JORGE BUSTOS-EL MUNDO
CUANDO supe de la unánime apuesta del Supremo por el poder de las ficciones, recordé la descripción que hace Hannah Arendt del súbdito ideal de un régimen totalitario: «No es el nazi convencido o el comunista convencido, sino personas para quienes la distinción entre hecho y ficción, entre lo verdadero y lo falso, ya no existe». Sujetos banales, ebrios de emociones y capados de razón cuya propia inconsciencia es el aceite que engrasa la maquinaria del mal. Son operarios robotizados en la cadena de montaje de su república en conserva, y no pueden levantar la cabeza de la mercancía que manipulan y con la que comercian desde hace años. Pero cuando la maquinaria de las mentiras se detiene, pongamos que al topar con la ley, los súbditos más ingenuos –que son siempre los más violentos– acusan el golpe contra el principio de realidad. Toda herida sirve para cobrar conciencia, en este caso la de haber sido engañados. Y entonces se ponen a buscar culpables, incapaces por su propia banalidad de reconocerse a sí mismos como los estúpidos necesarios para el éxito de cualquier timo. Y ahí los tenemos, tomando conciencia en las calles a su manera, que es la manera primitiva de la especie recién separada del mono: descubriendo el fuego.

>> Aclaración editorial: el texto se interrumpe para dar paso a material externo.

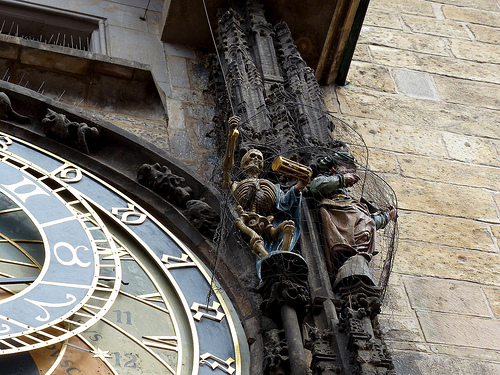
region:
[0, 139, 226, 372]
this is a clock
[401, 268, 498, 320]
a brick on the wall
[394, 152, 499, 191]
a brick on the wall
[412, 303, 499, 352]
a brick on the wall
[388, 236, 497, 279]
a brick on the wall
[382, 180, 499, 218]
a brick on the wall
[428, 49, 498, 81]
a brick on the wall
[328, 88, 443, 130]
a brick on the wall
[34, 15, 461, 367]
this is a decoration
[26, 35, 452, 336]
this is on the side of a building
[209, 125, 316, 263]
this is a skeleton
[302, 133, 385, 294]
this is a man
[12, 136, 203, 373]
the clock is very large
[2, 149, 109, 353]
this clock is blue and white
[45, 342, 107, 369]
this part of the clock is orange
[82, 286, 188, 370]
this part of the clock is silver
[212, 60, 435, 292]
there are statues on the post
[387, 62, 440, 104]
light grey brick on tan wall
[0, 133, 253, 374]
part of large clock on face of building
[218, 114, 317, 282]
skeleton on pillar in front of brick building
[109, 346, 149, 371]
number twelve on face of clock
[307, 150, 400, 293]
statue in brown clothing on face of wall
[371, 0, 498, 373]
brick wall on face of building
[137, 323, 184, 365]
gold roman numeral six on clock face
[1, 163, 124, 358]
gold symbols on small face of clock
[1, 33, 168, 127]
brick ledge above clock on face of building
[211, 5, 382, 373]
black pillars holding two figures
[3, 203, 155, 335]
this is a clock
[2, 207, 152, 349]
the clock is big in size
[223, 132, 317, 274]
this is a skeleton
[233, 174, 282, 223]
the skeleton is on the wall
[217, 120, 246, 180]
this is the hand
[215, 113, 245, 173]
the hand is raised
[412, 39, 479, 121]
this is the wall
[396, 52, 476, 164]
the wall is stony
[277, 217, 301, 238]
this is the knee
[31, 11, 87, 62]
the window is open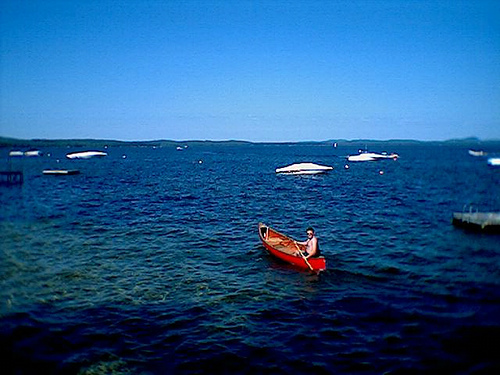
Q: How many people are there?
A: One.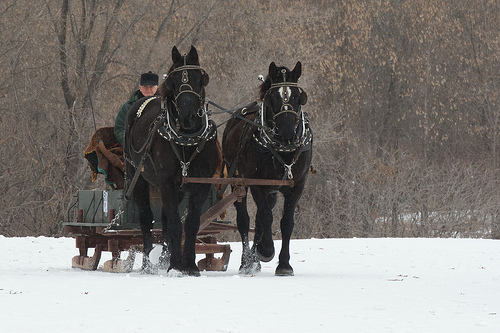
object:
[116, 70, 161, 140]
man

Por eso es infame comparar los disturbios de Cataluña con los de Hong Kong. En esta esquina democrática del Mediterráneo unos sujetos totalitarios que ignoran que lo son luchan por destruir un sistema pluralista para instaurar un monocultivo identitario. En aquella esquina autoritaria del Pacífico unos sujetos celosos de sus libertades luchan por conservarlas contra el avance de un régimen de partido único. Pero siendo esto así, la sucursal catalana del PSOE aún funambulea entre pluralismo y nacionalismo, entre libertad e identidad, entre España y China. Es el mismo partido que llamaría montapollos a los demócratas hongkoneses como hace con Ciudadanos, que tuvo que fundarse para amparar el derecho a la existencia en Cataluña de catalanes españoles traicionados por el PSC.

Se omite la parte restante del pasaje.